The G7 method was created by Don Hutcheson, chairman of the IDEAlliance GRACoL (International Digital Enterprise Alliance, General Requirements for Applications in Commercial Offset Lithography) in 2006. It was created to solve the problem of computer to plate (CtP) printing systems and other devices printing images with different tonal value increases (TVIs), or dot gains. Also, professionals in the printing industry follow the International Organization for Standardization’s (ISO) principles of half-tone printing, called ISO 12647-2, which does not specify colorimetric values for gray balance and refers to multiple TVI curves. This results in an ambiguous definition of the print’s final ‘appearance’.
The G7 method solved this problem by creating Neutral Print Density Curves (NPDC) that related neutral density to the half-tone dot percentages of a print image rather than a TVI curve relating the input dot percentage to the output gain relative to the input percentage.
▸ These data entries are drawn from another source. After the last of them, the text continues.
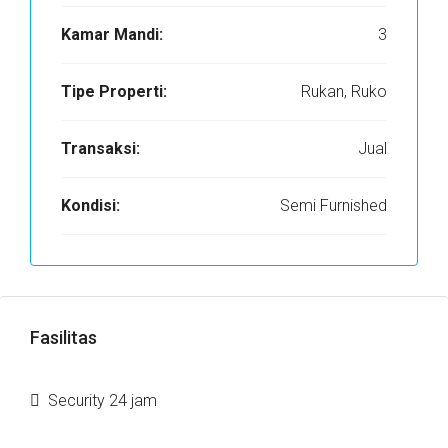
Kamar Mandi:
3
Tipe Properti:
Rukan, Ruko
Transaksi:
Jual
Kondisi:
Semi Furnished
Fasilitas
Security 24 jam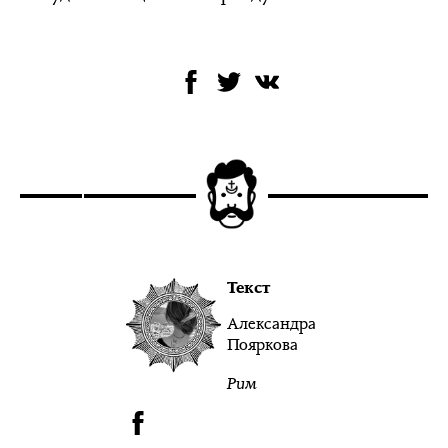
Текст
Александра
Пояркова
Рим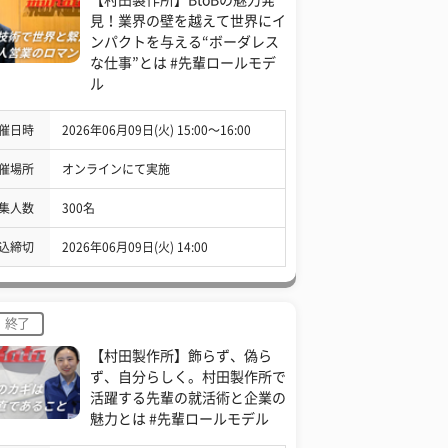
見！業界の壁を越えて世界にイ
ンパクトを与える“ボーダレス
な仕事”とは #先輩ロールモデ
ル
催日時
2026年06月09日(火) 15:00〜16:00
催場所
オンラインにて実施
集人数
300名
込締切
2026年06月09日(火) 14:00
終了
【村田製作所】飾らず、偽ら
ず、自分らしく。村田製作所で
活躍する先輩の就活術と企業の
魅力とは #先輩ロールモデル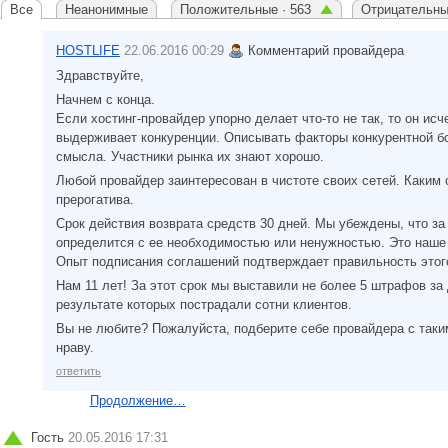
Все
Неанонимные
Положительные · 563
Отрицательны
HOSTLIFE
22.06.2016 00:29
Комментарий провайдера
Здравствуйте,
Начнем с конца.
Если хостинг-провайдер упорно делает что-то не так, то он исч
выдерживает конкуренции. Описывать факторы конкурентной б
смысла. Участники рынка их знают хорошо.
Любой провайдер заинтересован в чистоте своих сетей. Каким с
прерогатива.
Срок действия возврата средств 30 дней. Мы убеждены, что за
определится с ее необходимостью или ненужностью. Это наше
Опыт подписания соглашений подтверждает правильность этог
Нам 11 лет! За этот срок мы выставили не более 5 штрафов за
результате которых пострадали сотни клиентов.
Вы не любите? Пожалуйста, подберите себе провайдера с таки
нраву.
ответить
Продолжение…
Гость
20.05.2016 17:31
To calibrate a printing system with the G7 method, it basically entails comparing the NPDC generated by the device to the ‘ideal’ NPDC given in G7 specifications, calibrating the Raster Image Processor (RIP) or the driver of the device, and then repeating the NPDC comparison to check for accuracy. More specifically, one dimensional interpolation between the NPDC graph generated by the printer and the GRACoL 7 NPDC “FanGraph” must be done to generate new dot percentage aim values to be given to the device’s RIP or driver.
The G7 method's emphasis on grayscale calibration is loosely based around the concept of neutralizing the camera image of a scene using a gray card. This is done to lower the effects of lighting conditions, such as color temperature, on the resulting image. G7 takes this further by defining percentages of cyan, magenta, and yellow ink at which the image should be gray balanced. It also defines values for a* and b* for the Lab color space.
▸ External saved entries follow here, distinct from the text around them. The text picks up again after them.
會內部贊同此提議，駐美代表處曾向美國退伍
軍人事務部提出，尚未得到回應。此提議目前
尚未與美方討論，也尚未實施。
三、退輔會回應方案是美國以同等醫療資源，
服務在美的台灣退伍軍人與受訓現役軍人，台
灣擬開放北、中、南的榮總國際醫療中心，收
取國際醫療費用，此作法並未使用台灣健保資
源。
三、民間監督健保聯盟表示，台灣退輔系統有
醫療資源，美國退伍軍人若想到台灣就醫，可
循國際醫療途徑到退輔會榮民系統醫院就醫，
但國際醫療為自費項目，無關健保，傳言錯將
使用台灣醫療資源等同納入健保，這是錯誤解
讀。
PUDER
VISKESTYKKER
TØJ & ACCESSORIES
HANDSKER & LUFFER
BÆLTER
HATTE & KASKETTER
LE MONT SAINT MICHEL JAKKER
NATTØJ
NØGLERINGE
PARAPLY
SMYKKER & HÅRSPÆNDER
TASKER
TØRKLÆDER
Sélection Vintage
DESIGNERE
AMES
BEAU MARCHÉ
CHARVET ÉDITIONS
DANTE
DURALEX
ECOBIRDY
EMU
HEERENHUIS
Most printing systems use half-tones to generate images by using a series of cyan, magenta, yellow, and black dots to recreate colors. This is done by varying the size of the dots so that the human eye can spatially integrate the image's color and make it look like one uniform color.
Benefits and disadvantages
Using the G7 method for printing calibration is a manual process and is device independent, meaning it can be used for any printing devices that allows manipulation of the raster image processor or computer to plate curve information that dictates how digital signals from an image is printed with ink.
However, since the G7 method relies mostly on gray balance, if the image does not contain much gray information, the calibration can be inaccurate. Also, using any offset printing may be difficult to gray balance because it involves "wet-trapping" which can lead to unpredictable values for dark tones.
Calibration using the G7 method involves comparing two NPDCs from the G7 Fangraph to calculate new aim values that will be given to the printer's RIP files. This can be a manual process, but the IDEAlink curve software, created by IDEAlliance, does this automatically and with minimal error. Improvements to this program include Curve2 and Curve3.